• **UNTERSUCHTER TEXT**:
»»
Ein zentraler Punkt bei der Vereinbarkeit von Karriere und Privatleben ist die Väterkarenz: Diese nimmt in Österreich zwar langsam zu, allerdings wird sie hierzulande immer noch als finanzieller und karrieretechnischer Nachteil gesehen. In Schweden ist das Karenzsystem ähnlich aufgestellt wie in Österreich, jedoch gibt es zwischen diesen beiden Ländern signifikante Unterschiede bei der Geschlechterverteilung: Während hierzulande nur acht Prozent der Väter in Karenz gehen, nehmen dieses Angebot in Schweden rund 90 Prozent der männlichen Berufstätigen in Anspruch. Und das über alle Ebenen hinweg – vom Teilzeitangestellten bis hin zum Chef.

Dass sich die Väterkarenz hierzulande nur schleppend durchsetzt, ist teils der Unternehmenskultur geschuldet, aber auch der traditionellen Aufgabenteilung zwischen Männern und Frauen – vor allem dann, wenn das erste Kind da ist. Von einer gleichen Aufteilung der unbezahlten Betreuungsarbeit sind wir in Österreich definitiv noch weit entfernt. In unzähligen Studien wird aufgezeigt, dass Haus- und Erziehungsarbeit in Österreich nach wie vor Frauensache ist. Ich bin der festen Überzeugung, dass es seitens der Politik größere Anreize für Männer braucht, Karenzzeit zu nehmen, andererseits müssen Unternehmen die Väterkarenz auf allen Ebenen stärker mittragen. Jobgarantie – auch für Führungskräfte –, Zuschüsse für die Kinderbetreuung und das Hervorheben von Positivbeispielen können hier helfen.

Klischees überwinden und Vorbilder finden

Es ist essenziell, diese Themen aktiv ins Bewusstsein zu rufen und Ungleichgewichte offen anzusprechen, statt sie zu ignorieren oder gar zu leugnen. Das gilt nicht nur für Unternehmen oder politische Entscheidungsträger, sondern greift viel breiter. Das fängt in der Schule an und geht bis zum alltäglichen Medienkonsum und zu den Bildern, die dort vermittelt werden. Hier gilt es, sich einfach nicht mehr mit abgedroschenen Klischees zufriedenzugeben. Wenn weibliche Vorstände zurücktreten, wird in entsprechenden Artikeln beispielsweise darauf herumgeritten, dass es sich um eine Frau handelt, und es wird nach entsprechenden Erklärungen gesucht. Wenn Männer zurücktreten, sind die konkreten Beweggründe nie ein besonderes Thema. Hier gilt es auch aufseiten der Medien, vieles aufzuholen.
««
• **GEZEIGTE ANGABEN**:
»»
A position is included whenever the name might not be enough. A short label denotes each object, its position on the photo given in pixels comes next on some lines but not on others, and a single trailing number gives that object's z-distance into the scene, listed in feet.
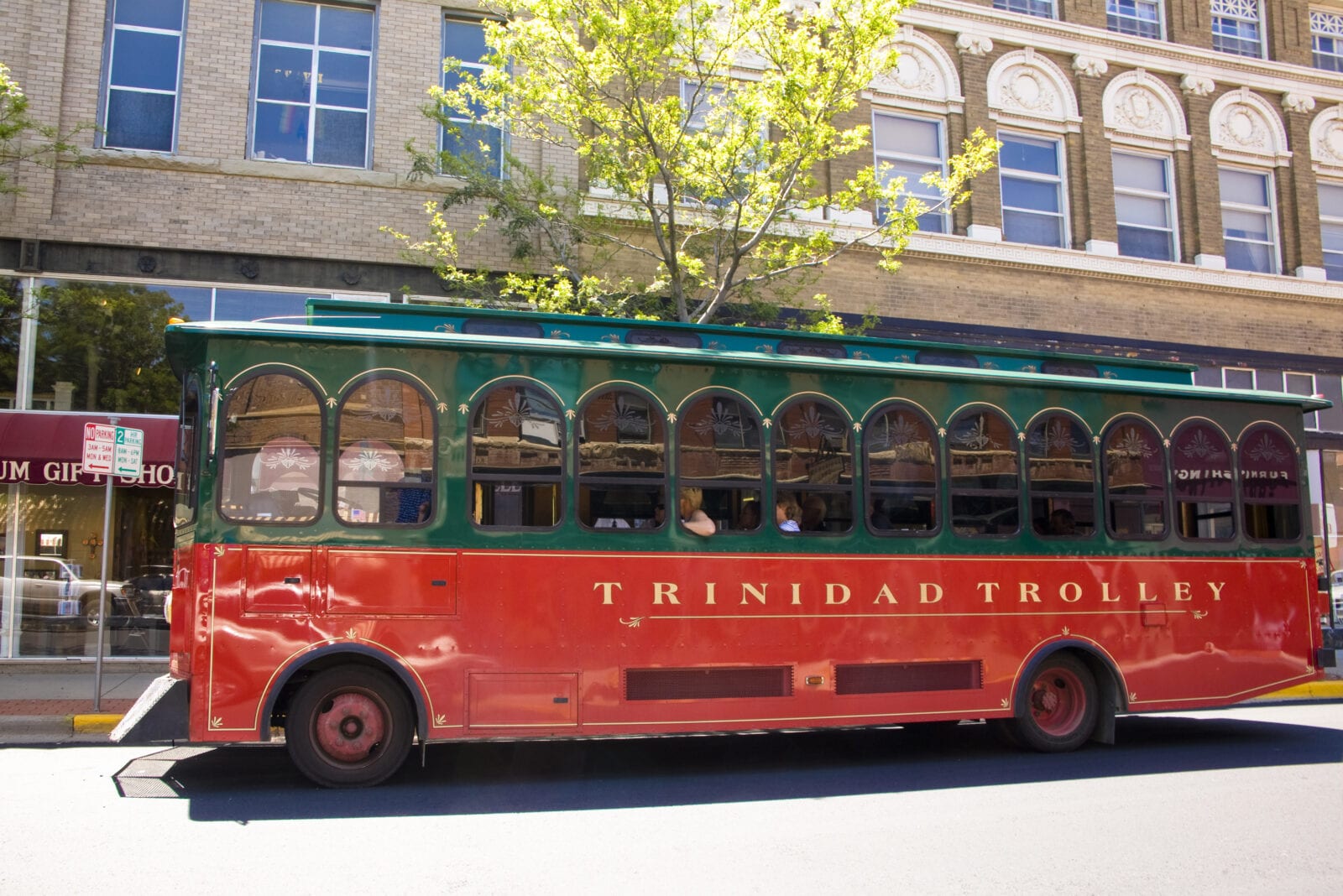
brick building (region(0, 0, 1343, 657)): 43.60
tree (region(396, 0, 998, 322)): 36.11
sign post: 32.78
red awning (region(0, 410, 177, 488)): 40.34
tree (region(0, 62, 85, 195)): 39.04
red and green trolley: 22.71
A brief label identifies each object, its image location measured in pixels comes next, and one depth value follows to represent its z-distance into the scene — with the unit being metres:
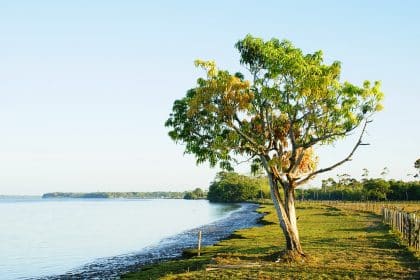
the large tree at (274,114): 27.11
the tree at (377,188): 124.00
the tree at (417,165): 148.91
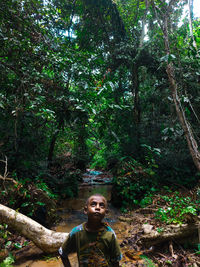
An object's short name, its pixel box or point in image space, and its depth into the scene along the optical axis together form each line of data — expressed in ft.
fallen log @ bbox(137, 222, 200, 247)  10.84
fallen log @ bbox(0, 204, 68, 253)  10.37
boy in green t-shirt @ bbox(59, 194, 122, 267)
««
• **WAS VERLANGT WIRD**:
Fassen Sie den Text über die Väterkarenz in zwei Sätzen zusammen.

• **SCHRIFTLICHE ANTWORT**:
In Österreich gehen nur acht Prozent der Väter in Karenz, in Schweden mit ähnlichem System rund 90 Prozent. Als Gründe nennt der Text die Unternehmenskultur und die traditionelle Aufgabenteilung und fordert mehr Anreize durch die Politik, stärkere Unterstützung durch Unternehmen sowie das offene Ansprechen von Ungleichgewichten und Klischees von der Schule bis zu den Medien.